*Task requirements:* Only lines below containing the string "рынки" should be counted; please give that count by itself.

-*-

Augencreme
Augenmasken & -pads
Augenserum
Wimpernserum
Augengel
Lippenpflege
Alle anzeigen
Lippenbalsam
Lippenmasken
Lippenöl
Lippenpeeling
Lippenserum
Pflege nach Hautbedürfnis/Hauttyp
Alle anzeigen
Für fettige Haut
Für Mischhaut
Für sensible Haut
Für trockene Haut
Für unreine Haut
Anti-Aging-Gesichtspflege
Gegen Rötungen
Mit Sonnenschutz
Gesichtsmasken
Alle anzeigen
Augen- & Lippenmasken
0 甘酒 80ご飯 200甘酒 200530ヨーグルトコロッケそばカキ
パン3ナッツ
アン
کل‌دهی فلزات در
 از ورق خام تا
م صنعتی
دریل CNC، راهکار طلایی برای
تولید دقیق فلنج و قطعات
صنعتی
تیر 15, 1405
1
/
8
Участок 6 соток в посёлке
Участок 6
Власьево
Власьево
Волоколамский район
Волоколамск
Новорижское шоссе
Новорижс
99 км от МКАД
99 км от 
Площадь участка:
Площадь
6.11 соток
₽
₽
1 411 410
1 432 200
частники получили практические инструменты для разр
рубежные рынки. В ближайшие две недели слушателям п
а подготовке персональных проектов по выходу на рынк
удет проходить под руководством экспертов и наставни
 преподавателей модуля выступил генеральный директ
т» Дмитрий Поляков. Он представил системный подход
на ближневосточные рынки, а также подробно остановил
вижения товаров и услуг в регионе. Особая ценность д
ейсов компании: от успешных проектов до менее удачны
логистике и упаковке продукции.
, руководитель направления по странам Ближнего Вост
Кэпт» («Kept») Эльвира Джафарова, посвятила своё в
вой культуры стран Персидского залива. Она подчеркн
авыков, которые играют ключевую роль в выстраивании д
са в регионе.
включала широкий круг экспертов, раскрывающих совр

-*-

*Solved exercise:* 2